*** Text section Section Begins ***

The Suzuki Boulevard C50 (VL800) is a cruiser motorcycle made by Suzuki Motor Corporation since 2001. Prior to 2005, the model was named the Volusia for Volusia County, Florida, where it was unveiled at the 2001 Daytona Bike Week. In 2005, Suzuki re-branded it as the Suzuki Boulevard C50. It follows the formula of a smaller yet capable engine fitted into a frame sized for a slightly larger engine, a popular combination also in use by Honda, Kawasaki, and Yamaha in their respective cruiser lines.

==Overview==
Most Boulevard C50 components were carried over from the Volusia line, and in 2005 the Boulevard series began using fuel injection instead of a carburetor. The engine is a liquid cooled 805 cc in a 45° V-twin. It has 5-speed manual gearbox and a shaft drive. Overall, the C50 is 2500 mm long, with a 700 mm seat height. It has a 4.1 gal fuel tank, front disc and rear drum brakes, and rider floorboards.

*** Text section Section Ends ***
*** Extracted data Section Begins ***

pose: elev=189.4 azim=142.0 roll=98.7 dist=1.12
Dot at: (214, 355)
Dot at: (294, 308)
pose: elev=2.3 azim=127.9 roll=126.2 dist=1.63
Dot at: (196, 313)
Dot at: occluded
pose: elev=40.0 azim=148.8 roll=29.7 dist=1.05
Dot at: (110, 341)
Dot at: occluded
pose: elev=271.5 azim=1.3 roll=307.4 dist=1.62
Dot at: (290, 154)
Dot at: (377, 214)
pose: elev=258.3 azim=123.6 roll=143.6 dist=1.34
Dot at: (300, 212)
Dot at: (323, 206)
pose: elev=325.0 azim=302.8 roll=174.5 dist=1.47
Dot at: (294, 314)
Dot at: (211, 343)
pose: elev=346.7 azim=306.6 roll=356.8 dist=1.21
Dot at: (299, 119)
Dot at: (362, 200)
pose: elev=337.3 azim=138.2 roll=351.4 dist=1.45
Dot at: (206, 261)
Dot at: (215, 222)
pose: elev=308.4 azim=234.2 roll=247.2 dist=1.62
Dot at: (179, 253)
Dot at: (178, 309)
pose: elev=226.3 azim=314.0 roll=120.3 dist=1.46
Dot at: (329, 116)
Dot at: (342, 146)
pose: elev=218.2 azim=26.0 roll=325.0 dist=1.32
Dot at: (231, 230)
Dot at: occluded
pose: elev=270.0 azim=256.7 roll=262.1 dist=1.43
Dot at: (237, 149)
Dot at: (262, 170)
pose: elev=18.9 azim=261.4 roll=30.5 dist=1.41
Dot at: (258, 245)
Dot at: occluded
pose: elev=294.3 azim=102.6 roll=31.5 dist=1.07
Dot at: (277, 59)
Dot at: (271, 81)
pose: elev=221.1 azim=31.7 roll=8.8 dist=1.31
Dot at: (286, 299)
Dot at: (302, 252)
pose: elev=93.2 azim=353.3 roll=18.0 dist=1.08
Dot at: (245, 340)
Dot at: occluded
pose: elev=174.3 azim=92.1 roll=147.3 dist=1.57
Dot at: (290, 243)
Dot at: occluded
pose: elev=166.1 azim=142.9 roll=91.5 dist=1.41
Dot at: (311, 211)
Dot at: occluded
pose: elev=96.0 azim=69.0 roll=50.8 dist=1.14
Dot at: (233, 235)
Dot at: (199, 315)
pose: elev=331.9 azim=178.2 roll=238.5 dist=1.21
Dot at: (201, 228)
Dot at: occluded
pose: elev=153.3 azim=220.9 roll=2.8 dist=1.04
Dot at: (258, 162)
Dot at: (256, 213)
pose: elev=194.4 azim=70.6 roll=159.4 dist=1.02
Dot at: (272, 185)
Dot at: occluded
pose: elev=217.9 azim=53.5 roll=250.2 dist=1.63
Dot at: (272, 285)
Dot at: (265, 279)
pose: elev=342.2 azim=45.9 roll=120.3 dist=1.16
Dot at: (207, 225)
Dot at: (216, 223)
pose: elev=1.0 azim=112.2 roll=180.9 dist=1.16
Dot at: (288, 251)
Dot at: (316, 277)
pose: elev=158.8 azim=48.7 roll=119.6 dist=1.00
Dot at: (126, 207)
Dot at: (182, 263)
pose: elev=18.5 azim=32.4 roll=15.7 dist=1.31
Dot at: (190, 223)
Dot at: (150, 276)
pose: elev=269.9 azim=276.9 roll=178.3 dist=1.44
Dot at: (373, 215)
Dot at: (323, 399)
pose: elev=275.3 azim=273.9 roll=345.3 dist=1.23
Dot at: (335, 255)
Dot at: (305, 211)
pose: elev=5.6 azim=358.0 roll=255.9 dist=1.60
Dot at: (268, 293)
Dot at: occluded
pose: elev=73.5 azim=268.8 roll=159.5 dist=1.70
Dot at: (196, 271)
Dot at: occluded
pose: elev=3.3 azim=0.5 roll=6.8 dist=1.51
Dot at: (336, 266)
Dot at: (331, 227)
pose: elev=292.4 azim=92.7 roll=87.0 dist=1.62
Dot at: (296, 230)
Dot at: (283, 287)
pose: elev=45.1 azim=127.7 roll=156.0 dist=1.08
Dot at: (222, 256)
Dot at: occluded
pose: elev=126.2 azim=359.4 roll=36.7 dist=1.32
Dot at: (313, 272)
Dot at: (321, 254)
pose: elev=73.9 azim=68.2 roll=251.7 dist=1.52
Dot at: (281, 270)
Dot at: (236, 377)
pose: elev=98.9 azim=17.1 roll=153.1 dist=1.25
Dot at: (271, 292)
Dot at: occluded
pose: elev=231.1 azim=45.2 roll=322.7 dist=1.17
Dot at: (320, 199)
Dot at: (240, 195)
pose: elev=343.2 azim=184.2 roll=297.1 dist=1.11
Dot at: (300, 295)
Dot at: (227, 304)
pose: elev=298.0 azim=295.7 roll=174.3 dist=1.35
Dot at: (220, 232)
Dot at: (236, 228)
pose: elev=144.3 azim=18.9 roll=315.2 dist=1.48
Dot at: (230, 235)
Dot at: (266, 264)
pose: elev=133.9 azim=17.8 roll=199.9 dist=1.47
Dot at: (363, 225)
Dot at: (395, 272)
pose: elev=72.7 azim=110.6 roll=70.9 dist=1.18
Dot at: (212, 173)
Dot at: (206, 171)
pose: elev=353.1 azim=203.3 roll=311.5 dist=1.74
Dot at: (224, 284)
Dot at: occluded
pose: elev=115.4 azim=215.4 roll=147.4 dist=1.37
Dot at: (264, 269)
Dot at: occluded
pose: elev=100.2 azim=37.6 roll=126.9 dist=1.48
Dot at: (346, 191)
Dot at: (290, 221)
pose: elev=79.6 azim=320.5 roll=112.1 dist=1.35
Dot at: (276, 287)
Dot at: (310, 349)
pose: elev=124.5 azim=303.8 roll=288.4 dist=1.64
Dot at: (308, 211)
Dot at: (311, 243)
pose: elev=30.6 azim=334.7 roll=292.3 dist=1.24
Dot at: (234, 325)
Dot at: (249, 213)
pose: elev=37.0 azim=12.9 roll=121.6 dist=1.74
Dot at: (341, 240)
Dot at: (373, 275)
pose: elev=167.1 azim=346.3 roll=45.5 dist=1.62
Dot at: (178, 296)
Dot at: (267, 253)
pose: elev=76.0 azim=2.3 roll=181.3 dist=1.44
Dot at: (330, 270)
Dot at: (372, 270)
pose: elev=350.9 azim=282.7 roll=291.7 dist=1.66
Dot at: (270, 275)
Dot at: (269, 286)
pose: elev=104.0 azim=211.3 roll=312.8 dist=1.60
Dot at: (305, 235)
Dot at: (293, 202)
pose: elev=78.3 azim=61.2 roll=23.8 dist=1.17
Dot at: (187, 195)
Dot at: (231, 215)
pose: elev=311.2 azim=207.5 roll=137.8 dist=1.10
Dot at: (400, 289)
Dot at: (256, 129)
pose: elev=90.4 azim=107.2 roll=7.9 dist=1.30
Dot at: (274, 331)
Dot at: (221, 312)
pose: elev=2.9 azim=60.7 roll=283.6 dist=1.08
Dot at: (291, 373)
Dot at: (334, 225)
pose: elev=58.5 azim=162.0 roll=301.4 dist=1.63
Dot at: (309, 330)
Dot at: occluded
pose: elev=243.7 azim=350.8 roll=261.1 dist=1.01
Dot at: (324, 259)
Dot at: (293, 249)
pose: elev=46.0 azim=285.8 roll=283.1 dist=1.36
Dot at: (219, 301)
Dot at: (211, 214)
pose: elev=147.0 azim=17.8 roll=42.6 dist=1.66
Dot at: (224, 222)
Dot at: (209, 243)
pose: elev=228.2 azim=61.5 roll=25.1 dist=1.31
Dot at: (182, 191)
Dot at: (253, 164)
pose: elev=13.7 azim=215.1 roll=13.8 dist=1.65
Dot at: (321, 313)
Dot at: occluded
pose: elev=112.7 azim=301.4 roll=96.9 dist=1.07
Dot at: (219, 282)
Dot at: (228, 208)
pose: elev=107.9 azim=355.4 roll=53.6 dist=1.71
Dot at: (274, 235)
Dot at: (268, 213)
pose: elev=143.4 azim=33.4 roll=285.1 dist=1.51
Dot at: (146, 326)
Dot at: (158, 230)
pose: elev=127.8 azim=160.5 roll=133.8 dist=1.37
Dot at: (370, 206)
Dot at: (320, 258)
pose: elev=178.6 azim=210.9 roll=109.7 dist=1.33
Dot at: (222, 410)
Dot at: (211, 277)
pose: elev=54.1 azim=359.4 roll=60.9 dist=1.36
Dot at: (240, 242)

*** Extracted data Section Ends ***

Exercise set
a) Using the Suzuki Boulevard C50 text, decide whether each statement agrees with it, and give the deciding words for each: (i) The model was unveiled at the 2001 Daytona Bike Week. (ii) The C50 uses a chain drive. (iii) The C50's engine is air cooled.
b) From the Suzuki Boulevard C50 text, extract everything from "The Suzuki Boulevard C50 (VL800)" down to "respective cruiser lines.".
Rely only on the Suzuki Boulevard C50 text when working with it.

Results in order
a)
(i) Yes: "where it was unveiled at the 2001 Daytona Bike Week"
(ii) No: "It has 5-speed manual gearbox and a shaft drive."
(iii) No: "The engine is a liquid cooled 805 cc in a 45° V-twin."

b)
The Suzuki Boulevard C50 (VL800) is a cruiser motorcycle made by Suzuki Motor Corporation since 2001. Prior to 2005, the model was named the Volusia for Volusia County, Florida, where it was unveiled at the 2001 Daytona Bike Week. In 2005, Suzuki re-branded it as the Suzuki Boulevard C50. It follows the formula of a smaller yet capable engine fitted into a frame sized for a slightly larger engine, a popular combination also in use by Honda, Kawasaki, and Yamaha in their respective cruiser lines.